Ein einziges Amt habe ich als wünschenswerth im Sinn – es ist das eines Bibliothekars und Historiograph des Königs von England in Hannover, welches Leibnitz verwaltet hat. Ich habe dazu manches angeknüpft – das Amt des Historiographen ist jetzt gar nicht, das Amt des Bibliothekars nur ad interim besetzt durch einen ehemaligen göttingischen Professor – allein so lange der alte Mann lebt, wird man nichts verändern.

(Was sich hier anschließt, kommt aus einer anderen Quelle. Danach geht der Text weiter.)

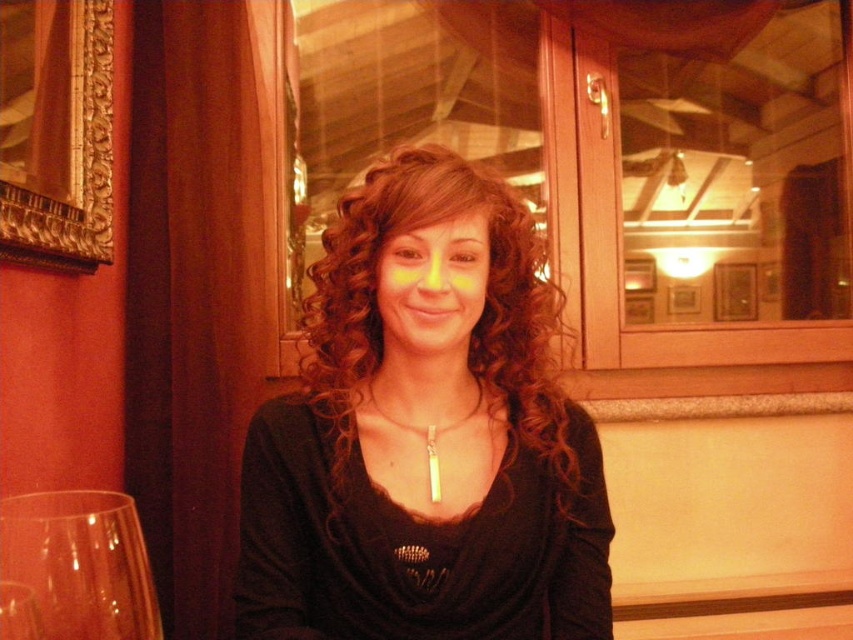
Question: Does matte black shirt at center have a lesser width compared to transparent glass at lower left?

Choices:
 (A) no
 (B) yes

Answer: (A)

Question: Does matte black shirt at center appear over transparent glass at lower left?

Choices:
 (A) no
 (B) yes

Answer: (B)

Question: Which point is farther from the camera taking this photo?

Choices:
 (A) (270, 529)
 (B) (91, 500)

Answer: (B)

Question: Does matte black shirt at center have a larger size compared to transparent glass at lower left?

Choices:
 (A) yes
 (B) no

Answer: (A)

Question: Among these points, which one is nearest to the camera?

Choices:
 (A) (90, 541)
 (B) (476, 284)

Answer: (A)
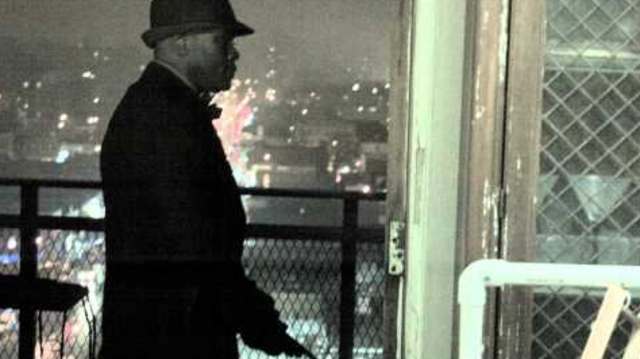
The height and width of the screenshot is (359, 640). I want to click on coat, so click(x=150, y=85), click(x=132, y=225), click(x=127, y=348), click(x=210, y=226).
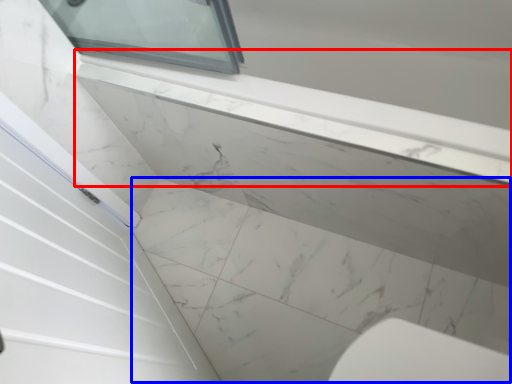
Question: Among these objects, which one is nearest to the camera, window sill (highlighted by a red box) or concrete (highlighted by a blue box)?

Choices:
 (A) window sill
 (B) concrete

Answer: (A)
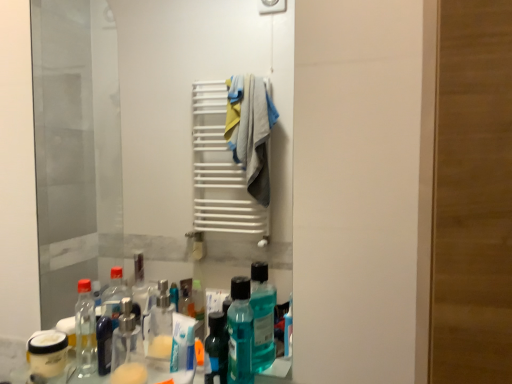
Describe the element at coordinates (146, 138) in the screenshot. I see `transparent glass mirror at center` at that location.

What are the coordinates of `transparent glass mirror at center` in the screenshot? It's located at (146, 138).

Measure the distance between transparent glass mirror at center and camera.

A distance of 6.76 feet exists between transparent glass mirror at center and camera.

The image size is (512, 384). What are the coordinates of `translucent plastic mouthwash at lower center` in the screenshot? It's located at (240, 333).

Measure the distance between translucent plastic mouthwash at lower center and camera.

translucent plastic mouthwash at lower center is 31.41 inches away from camera.

What do you see at coordinates (240, 333) in the screenshot? The height and width of the screenshot is (384, 512). I see `translucent plastic mouthwash at lower center` at bounding box center [240, 333].

Locate an element on the screen. transparent glass mirror at center is located at coordinates (146, 138).

Which object is positioned more to the left, translucent plastic mouthwash at lower center or transparent glass mirror at center?

Positioned to the left is transparent glass mirror at center.

Which object is closer to the camera taking this photo, translucent plastic mouthwash at lower center or transparent glass mirror at center?

translucent plastic mouthwash at lower center is closer to the camera.

Does point (228, 311) come behind point (189, 251)?

No, it is not.

From the image's perspective, is translucent plastic mouthwash at lower center above transparent glass mirror at center?

No, from the image's perspective, translucent plastic mouthwash at lower center is not on top of transparent glass mirror at center.

Looking at this image, from a real-world perspective, is translucent plastic mouthwash at lower center located beneath transparent glass mirror at center?

Yes, from a real-world perspective, translucent plastic mouthwash at lower center is beneath transparent glass mirror at center.

Does translucent plastic mouthwash at lower center have a lesser width compared to transparent glass mirror at center?

No.

Is translucent plastic mouthwash at lower center shorter than transparent glass mirror at center?

Correct, translucent plastic mouthwash at lower center is not as tall as transparent glass mirror at center.

Based on their sizes in the image, would you say translucent plastic mouthwash at lower center is bigger or smaller than transparent glass mirror at center?

In the image, translucent plastic mouthwash at lower center appears to be smaller than transparent glass mirror at center.

Is translucent plastic mouthwash at lower center located outside transparent glass mirror at center?

Yes, translucent plastic mouthwash at lower center is not within transparent glass mirror at center.

Is translucent plastic mouthwash at lower center in contact with transparent glass mirror at center?

No, translucent plastic mouthwash at lower center is not with transparent glass mirror at center.

Is translucent plastic mouthwash at lower center looking in the opposite direction of transparent glass mirror at center?

That's right, translucent plastic mouthwash at lower center is facing away from transparent glass mirror at center.

What are the coordinates of `mirror to the left of translucent plastic mouthwash at lower center` in the screenshot? It's located at (146, 138).

Is transparent glass mirror at center to the left of translucent plastic mouthwash at lower center from the viewer's perspective?

Yes.

Is the position of transparent glass mirror at center more distant than that of translucent plastic mouthwash at lower center?

That is True.

Which is behind, point (135, 42) or point (242, 335)?

Positioned behind is point (135, 42).

From the image's perspective, which is below, transparent glass mirror at center or translucent plastic mouthwash at lower center?

translucent plastic mouthwash at lower center is shown below in the image.

From a real-world perspective, is transparent glass mirror at center above or below translucent plastic mouthwash at lower center?

Clearly, from a real-world perspective, transparent glass mirror at center is above translucent plastic mouthwash at lower center.

Considering the sizes of objects transparent glass mirror at center and translucent plastic mouthwash at lower center in the image provided, who is wider, transparent glass mirror at center or translucent plastic mouthwash at lower center?

With larger width is translucent plastic mouthwash at lower center.

In the scene shown: Does transparent glass mirror at center have a lesser height compared to translucent plastic mouthwash at lower center?

Incorrect, the height of transparent glass mirror at center does not fall short of that of translucent plastic mouthwash at lower center.

Considering the sizes of objects transparent glass mirror at center and translucent plastic mouthwash at lower center in the image provided, who is bigger, transparent glass mirror at center or translucent plastic mouthwash at lower center?

Bigger between the two is transparent glass mirror at center.

Can translucent plastic mouthwash at lower center be found inside transparent glass mirror at center?

No, translucent plastic mouthwash at lower center is not a part of transparent glass mirror at center.

Can you see transparent glass mirror at center touching translucent plastic mouthwash at lower center?

No, transparent glass mirror at center is not beside translucent plastic mouthwash at lower center.

Is transparent glass mirror at center oriented away from translucent plastic mouthwash at lower center?

Absolutely, transparent glass mirror at center is directed away from translucent plastic mouthwash at lower center.

How many degrees apart are the facing directions of transparent glass mirror at center and translucent plastic mouthwash at lower center?

The angle between the facing direction of transparent glass mirror at center and the facing direction of translucent plastic mouthwash at lower center is 0.0678 degrees.

This screenshot has height=384, width=512. Find the location of `mirror lying behind the translucent plastic mouthwash at lower center`. mirror lying behind the translucent plastic mouthwash at lower center is located at coordinates (146, 138).

Locate an element on the screen. mirror positioned vertically above the translucent plastic mouthwash at lower center (from a real-world perspective) is located at coordinates (146, 138).

You are a GUI agent. You are given a task and a screenshot of the screen. Output one action in this format:
    pyautogui.click(x=<x>, y=<y>)
    Task: Click on the mirror on the left of translucent plastic mouthwash at lower center
    The width and height of the screenshot is (512, 384).
    Given the screenshot: What is the action you would take?
    pyautogui.click(x=146, y=138)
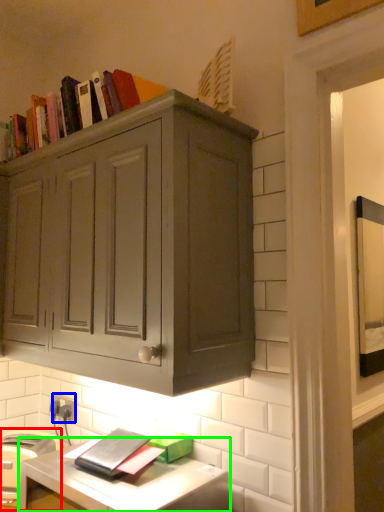
Question: Based on their relative distances, which object is farther from appliance (highlighted by a red box)? Choose from electric outlet (highlighted by a blue box) and computer desk (highlighted by a green box).

Choices:
 (A) electric outlet
 (B) computer desk

Answer: (A)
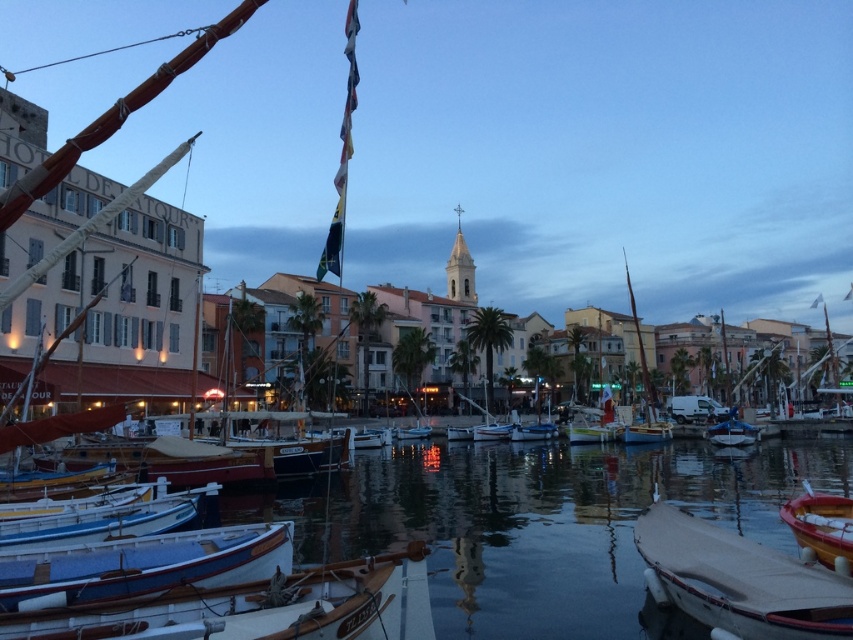
Between point (756, 586) and point (115, 595), which one is positioned behind?

The point (756, 586) is behind.

Does point (820, 593) come farther from viewer compared to point (219, 582)?

No, it is in front of (219, 582).

The image size is (853, 640). I want to click on wooden boat at lower right, so click(738, 580).

Is white wooden boat at lower left wider than blue wooden boat at lower left?

Yes.

Measure the distance between white wooden boat at lower left and camera.

31.41 meters

Does point (193, 608) come closer to viewer compared to point (51, 576)?

Yes, it is.

The width and height of the screenshot is (853, 640). I want to click on white wooden boat at lower left, so click(257, 608).

Consider the image. Does smooth water at center lie in front of wooden boat at lower right?

No, smooth water at center is behind wooden boat at lower right.

Is smooth water at center below wooden boat at lower right?

Yes, smooth water at center is below wooden boat at lower right.

Who is more forward, (585,502) or (753,627)?

Point (753,627) is in front.

At what (x,y) coordinates should I click in order to perform the action: click on smooth water at center. Please return your answer as a coordinate pair (x, y). The image size is (853, 640). Looking at the image, I should click on (560, 524).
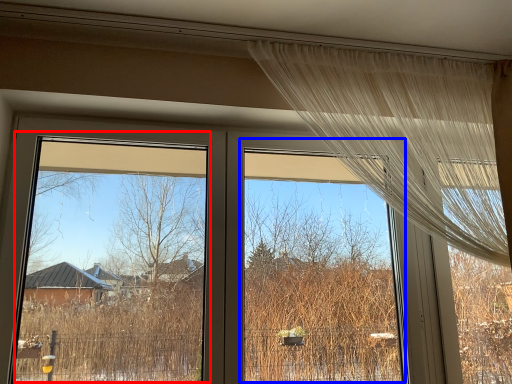
Question: Which object is closer to the camera taking this photo, window screen (highlighted by a red box) or window screen (highlighted by a blue box)?

Choices:
 (A) window screen
 (B) window screen

Answer: (A)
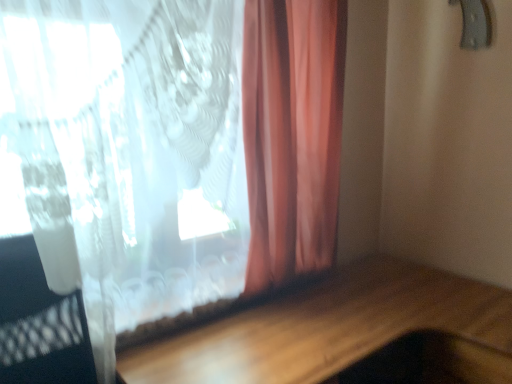
Question: From a real-world perspective, relative to wooden table at lower center, is metallic gray door handle at upper right vertically above or below?

Choices:
 (A) below
 (B) above

Answer: (B)

Question: In terms of width, does metallic gray door handle at upper right look wider or thinner when compared to wooden table at lower center?

Choices:
 (A) wide
 (B) thin

Answer: (B)

Question: Based on their relative distances, which object is farther from the metallic gray door handle at upper right?

Choices:
 (A) wooden table at lower center
 (B) translucent fabric curtain at upper left

Answer: (A)

Question: Estimate the real-world distances between objects in this image. Which object is closer to the wooden table at lower center?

Heute wird es mir zu weitläuftig, dir von meinen litterarischen Arbeiten und Planen, zu schreiben. Ich habe gleich nach dem Frieden meine ehemaligen Studien mit größtem Eifer ergriffen, dabey noch viel neues, unter andern das Sanskritanische angefangen. Nächstens umständlicher davon. Ich muß dir doch eine Anlockung lassen, mir bald wieder zu schreiben. Lebe unterdessen recht wohl. Es ist Schade, daß du nicht zeichnest und componirst. Du hattest ehemals eine so schöne Fertigkeit darin. Leider bist du damals zu freygebig gewesen, sonst hättest du ein reicheres Portofeuille vorzuweisen. Was ist denn aus der Zeichnung von der Sigune geworden? Hast du [6] etwas von Zeichnungen eines deutschen Mahlers in Rom, Cornelius, zu den Nibelungen gehört?
Lebe nochmals wohl, und sey meiner herzlichen Theilnahme an allem was dich betrifft und meiner brüderlichen Freundschaft versichert. Du kannst deine Briefe immer hieher richten, wo ich auch sey: à Mr de Schlegel, chevalier de lʼordre de Vasa.